Directions
1. Copy the passage on Protoceratops from "There is evidence" up to and including "for communal nesting.".
2. Rewrite the paragraph of the Protoceratops passage that begins "Protoceratopsids were likely slow runners" in shorter form, keeping its main facts.
3. Pick up the passage on Protoceratops after its last sentence and continue writing it.

Extract

☆ ☆ ☆ ☆ ☆ ☆ ☆

There is evidence that Protoceratops formed groups. Specimens of juveniles and young adults are often found in groups, although adults tend to be solitary. The nature of these groups is not completely known, though herds of young likely formed for protection from predators, and adults are believed to have come together for communal nesting.

===Locomotion===
Protoceratopsids were likely slow runners and tended to move at a walk or a trot. Their legs may have been straight, creating an upright posture, but there are some theories that they were splayed out to the side, contributing to their slowness. The skeleton of Protoceratops juveniles indicates that protoceratopsids were able to employ facultative bipedalism when young and became obligate quadrupeds in adulthood. However, adults still had proportions allowing the capacity to occasionally stand on two legs.

☆ ☆ ☆ ☆ ☆ ☆ ☆

[Entries taken from a collection]
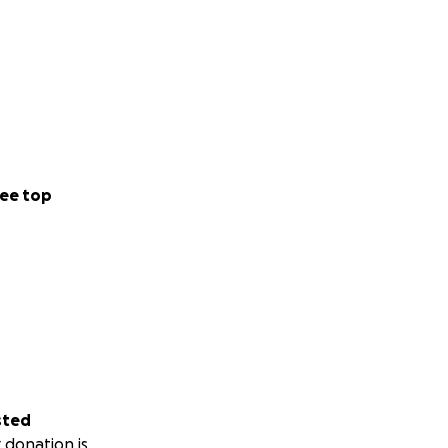
ee top
sted
 donation is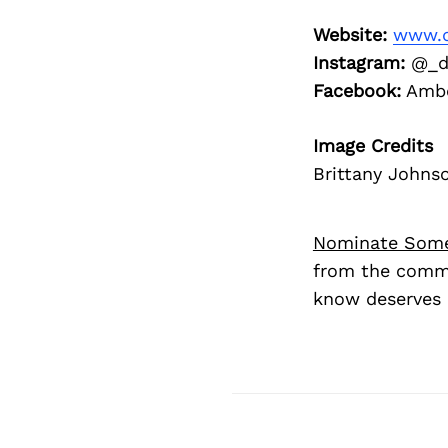
Website:
www.d
Instagram:
@_dr
Facebook:
Ambe
Image Credits
Brittany Johns
Nominate Som
from the commu
know deserves 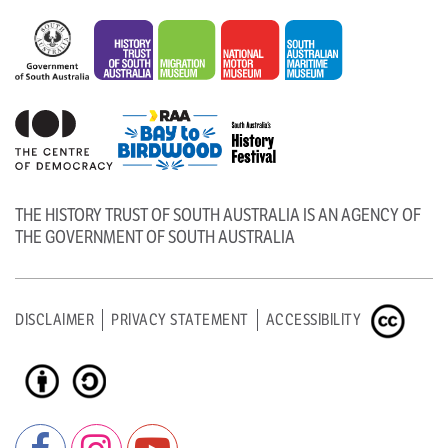
THE HISTORY TRUST OF SOUTH AUSTRALIA IS AN AGENCY OF
THE GOVERNMENT OF SOUTH AUSTRALIA
DISCLAIMER
PRIVACY STATEMENT
ACCESSIBILITY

☆ ☆ ☆ ☆ ☆ ☆ ☆

Answers for the tasks
1.
There is evidence that Protoceratops formed groups. Specimens of juveniles and young adults are often found in groups, although adults tend to be solitary. The nature of these groups is not completely known, though herds of young likely formed for protection from predators, and adults are believed to have come together for communal nesting.

2. Protoceratopsids were probably slow, moving at a walk or trot. Their legs may have been straight and upright, though some theories say they splayed sideways, which would have added to their slowness. Juvenile skeletons show that the young could walk on two legs at times, while adults always walked on four. Adults could still stand on two legs occasionally.

3.
===Tail function===
Tereschenko proposed that protoceratopsids were actually aquatic, using their laterally-flattened tails as a paddle to aid in swimming. According to Tereschenko, Bagaceratops was fully aquatic while Protoceratops was only partially aquatic.

==Paleoenvironment==
Protoceratopsids likely lived in highly arid regions. Specimens are often found in sandstones. Because the posture of some animals is preserved, it is likely that they were buried during a sandstorm or a dune collapse.

===Paleobiogeography===
Protoceratopsids have so far been found in rocks from the Late Cretaceous, dating to between about 75 and 71 million years ago. Ceratopsians originated in Asia and had two major dispersal events. The first was the migration of Leptoceratopsidae's ancestor through Europe and into North America. The second dispersal was 15 million years later, this time of Ceratopsidae's ancestors across the Bering Land Bridge into North America between 120Ma and 140Ma. Protoceratopsids are found in Asia but not North America.